The agency's Endocrinologic and Metabolic Drugs Advisory Committee voted 18 to 4, with one abstention, that the available data demonstrate that the potential benefits of lorcaserin outweigh the potential risks when used long-term. The Prescription Drug User Fee Act date for the FDA's final decision is June 27.

The positive vote is a major coup for Arena, given that the drug was rejected by the FDA in 2010 when the agency claimed the treatment showed modest weight loss. It was also concerned about tumours found in animal studies.

At the end of 2011, Arena refiled the drug, which acts as a selective serotonin 2C receptor agonist, but earlier this week, FDA staffers reiterated the aforementioned concerns. However, they also noted that new data seemed to rule out an excess risk of valvular heart disease, though some panellists disagreed.

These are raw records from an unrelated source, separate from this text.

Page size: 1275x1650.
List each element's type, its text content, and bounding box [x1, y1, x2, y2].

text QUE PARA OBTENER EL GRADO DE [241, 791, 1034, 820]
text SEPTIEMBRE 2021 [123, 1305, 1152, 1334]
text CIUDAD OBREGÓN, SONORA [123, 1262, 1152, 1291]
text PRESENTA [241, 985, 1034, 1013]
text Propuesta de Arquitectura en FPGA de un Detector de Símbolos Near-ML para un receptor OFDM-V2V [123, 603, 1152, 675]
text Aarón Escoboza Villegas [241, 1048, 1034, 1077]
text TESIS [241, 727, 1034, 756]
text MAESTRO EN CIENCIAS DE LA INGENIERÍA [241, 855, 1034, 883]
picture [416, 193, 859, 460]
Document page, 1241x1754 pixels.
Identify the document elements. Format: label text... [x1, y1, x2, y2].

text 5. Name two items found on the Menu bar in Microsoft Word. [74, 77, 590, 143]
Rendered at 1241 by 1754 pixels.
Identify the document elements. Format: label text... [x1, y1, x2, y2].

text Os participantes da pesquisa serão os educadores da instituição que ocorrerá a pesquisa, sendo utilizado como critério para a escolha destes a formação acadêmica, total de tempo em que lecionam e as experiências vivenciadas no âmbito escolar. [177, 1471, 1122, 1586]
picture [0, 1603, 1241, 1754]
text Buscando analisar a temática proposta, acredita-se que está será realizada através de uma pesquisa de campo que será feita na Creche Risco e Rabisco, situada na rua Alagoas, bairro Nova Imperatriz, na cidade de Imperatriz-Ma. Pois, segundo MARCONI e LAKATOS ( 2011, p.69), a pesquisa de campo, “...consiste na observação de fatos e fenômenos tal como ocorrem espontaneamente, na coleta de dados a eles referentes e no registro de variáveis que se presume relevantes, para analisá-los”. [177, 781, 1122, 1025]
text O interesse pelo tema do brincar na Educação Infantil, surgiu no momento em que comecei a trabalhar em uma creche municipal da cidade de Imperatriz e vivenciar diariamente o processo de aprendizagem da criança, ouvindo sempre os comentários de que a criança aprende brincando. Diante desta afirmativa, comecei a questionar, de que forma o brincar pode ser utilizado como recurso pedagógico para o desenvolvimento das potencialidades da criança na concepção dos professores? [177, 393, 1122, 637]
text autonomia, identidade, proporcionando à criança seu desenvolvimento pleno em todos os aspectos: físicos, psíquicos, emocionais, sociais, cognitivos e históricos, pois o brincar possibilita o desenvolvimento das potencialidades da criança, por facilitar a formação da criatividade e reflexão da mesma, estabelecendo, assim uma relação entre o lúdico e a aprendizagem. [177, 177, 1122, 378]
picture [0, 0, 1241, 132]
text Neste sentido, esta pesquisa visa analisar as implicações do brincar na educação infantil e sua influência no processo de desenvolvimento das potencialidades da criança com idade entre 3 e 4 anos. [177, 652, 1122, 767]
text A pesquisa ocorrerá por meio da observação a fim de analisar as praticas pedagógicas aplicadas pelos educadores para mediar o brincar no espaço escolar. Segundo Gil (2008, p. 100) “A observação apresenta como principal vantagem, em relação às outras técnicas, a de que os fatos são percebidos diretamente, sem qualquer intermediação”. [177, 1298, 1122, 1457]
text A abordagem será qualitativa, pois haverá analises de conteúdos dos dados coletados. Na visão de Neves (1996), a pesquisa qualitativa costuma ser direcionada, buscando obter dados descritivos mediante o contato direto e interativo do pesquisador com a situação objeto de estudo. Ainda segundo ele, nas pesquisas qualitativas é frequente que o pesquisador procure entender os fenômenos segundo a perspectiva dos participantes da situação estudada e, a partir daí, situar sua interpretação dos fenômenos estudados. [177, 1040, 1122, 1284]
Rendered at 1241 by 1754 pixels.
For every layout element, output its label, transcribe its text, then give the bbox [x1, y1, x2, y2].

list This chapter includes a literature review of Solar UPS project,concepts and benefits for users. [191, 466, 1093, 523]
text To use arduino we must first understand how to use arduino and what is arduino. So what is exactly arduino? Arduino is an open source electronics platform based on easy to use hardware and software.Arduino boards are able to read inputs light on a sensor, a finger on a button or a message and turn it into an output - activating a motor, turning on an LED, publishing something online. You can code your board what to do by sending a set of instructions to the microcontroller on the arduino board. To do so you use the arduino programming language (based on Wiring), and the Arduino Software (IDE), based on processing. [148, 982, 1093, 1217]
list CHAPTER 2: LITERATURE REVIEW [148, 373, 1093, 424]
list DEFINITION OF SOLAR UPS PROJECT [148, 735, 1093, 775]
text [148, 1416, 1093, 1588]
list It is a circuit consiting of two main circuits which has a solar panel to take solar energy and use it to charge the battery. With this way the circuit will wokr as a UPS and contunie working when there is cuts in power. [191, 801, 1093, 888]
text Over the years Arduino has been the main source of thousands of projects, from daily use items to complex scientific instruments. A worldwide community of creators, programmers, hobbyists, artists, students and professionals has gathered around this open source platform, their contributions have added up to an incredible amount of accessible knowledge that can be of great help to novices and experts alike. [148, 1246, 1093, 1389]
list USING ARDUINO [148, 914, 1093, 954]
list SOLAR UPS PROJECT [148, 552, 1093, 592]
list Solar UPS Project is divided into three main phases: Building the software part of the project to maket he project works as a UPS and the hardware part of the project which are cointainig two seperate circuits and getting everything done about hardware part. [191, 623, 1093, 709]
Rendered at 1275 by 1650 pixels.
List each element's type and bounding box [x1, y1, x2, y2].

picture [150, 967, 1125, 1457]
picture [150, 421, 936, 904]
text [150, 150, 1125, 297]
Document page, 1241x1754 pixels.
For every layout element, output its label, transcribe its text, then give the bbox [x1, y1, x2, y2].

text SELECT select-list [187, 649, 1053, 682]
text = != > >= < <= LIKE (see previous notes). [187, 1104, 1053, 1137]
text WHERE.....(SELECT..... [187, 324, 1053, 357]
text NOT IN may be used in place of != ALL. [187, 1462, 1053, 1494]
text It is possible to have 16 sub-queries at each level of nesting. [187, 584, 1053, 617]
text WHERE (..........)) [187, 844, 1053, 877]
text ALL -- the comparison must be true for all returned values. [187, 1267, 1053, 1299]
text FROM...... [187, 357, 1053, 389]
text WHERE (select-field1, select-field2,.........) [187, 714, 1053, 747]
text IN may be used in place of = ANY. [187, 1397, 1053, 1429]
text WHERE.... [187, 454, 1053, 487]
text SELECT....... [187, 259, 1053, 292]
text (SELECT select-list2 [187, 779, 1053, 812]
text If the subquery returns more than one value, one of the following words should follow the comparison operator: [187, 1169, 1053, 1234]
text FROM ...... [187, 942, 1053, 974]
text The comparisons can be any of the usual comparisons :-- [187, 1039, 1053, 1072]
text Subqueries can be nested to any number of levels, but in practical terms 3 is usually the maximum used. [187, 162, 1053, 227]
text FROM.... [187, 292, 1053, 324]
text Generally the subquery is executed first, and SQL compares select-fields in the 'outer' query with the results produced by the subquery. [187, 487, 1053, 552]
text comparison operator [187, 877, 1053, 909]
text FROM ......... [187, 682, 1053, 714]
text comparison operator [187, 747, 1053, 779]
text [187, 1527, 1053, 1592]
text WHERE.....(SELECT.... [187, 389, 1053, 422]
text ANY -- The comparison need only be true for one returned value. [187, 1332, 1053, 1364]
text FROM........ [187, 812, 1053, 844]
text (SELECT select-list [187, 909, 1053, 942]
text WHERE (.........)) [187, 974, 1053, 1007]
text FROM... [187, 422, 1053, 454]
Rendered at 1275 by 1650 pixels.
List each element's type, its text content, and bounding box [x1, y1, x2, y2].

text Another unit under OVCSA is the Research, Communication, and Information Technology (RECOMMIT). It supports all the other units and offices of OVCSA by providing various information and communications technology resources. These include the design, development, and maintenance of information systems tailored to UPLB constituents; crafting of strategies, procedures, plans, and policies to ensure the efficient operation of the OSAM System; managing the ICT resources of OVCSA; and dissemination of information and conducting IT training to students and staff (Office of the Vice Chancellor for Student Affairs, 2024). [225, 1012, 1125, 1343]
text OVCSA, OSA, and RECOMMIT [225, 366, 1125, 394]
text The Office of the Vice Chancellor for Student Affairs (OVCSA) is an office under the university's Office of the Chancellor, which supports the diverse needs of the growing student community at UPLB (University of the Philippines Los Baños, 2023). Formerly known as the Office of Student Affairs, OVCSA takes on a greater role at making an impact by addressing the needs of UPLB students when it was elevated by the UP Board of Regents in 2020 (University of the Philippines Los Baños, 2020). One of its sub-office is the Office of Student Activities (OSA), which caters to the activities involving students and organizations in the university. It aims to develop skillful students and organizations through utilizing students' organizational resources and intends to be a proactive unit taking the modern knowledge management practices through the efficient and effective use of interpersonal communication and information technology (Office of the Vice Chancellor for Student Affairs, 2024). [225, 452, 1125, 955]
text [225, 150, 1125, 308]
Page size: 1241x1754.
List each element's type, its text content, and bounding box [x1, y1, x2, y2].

One of them, Sanjay Kaul of the Cedars Sinai Medical Center who voted against, said "the weight loss did not translate into a tangible benefit in clinically relevant cardiometabolic biomarkers, quality of life, or risk prediction models", except for improvement in HbA1c in the cohort with type 2 diabetes ". He added that "there remains lingering uncertainty regarding potential valvulopathy associated with lorcaserin".

Arena chief executive Jack Lief claimed that the advisory committee's positive vote "supports our belief in lorcaserin as a potential new treatment option for the medical management of overweight and obesity". Once the news about the FDA panel thumbs-up came through, Arena and Eisai expanded their marketing and supply agreement for the drug to cover Canada, Mexico and Brazil, as well as the USA.

Support for lorcaserin comes a month after the FDA extended the PDUFA goal date from April 17 to July 17 for the New Drug Application on Vivus' rival obesity drug Qnexa (phentermine/topiramate), which was backed 20-2 by the agency's panel in February. Another weight loss drug, Orexigen Therapeutics/Takeda's Contrave (naltrexone/bupropion) is currently in a cardiovascular outcomes trial having also been turned down by the FDA earlier.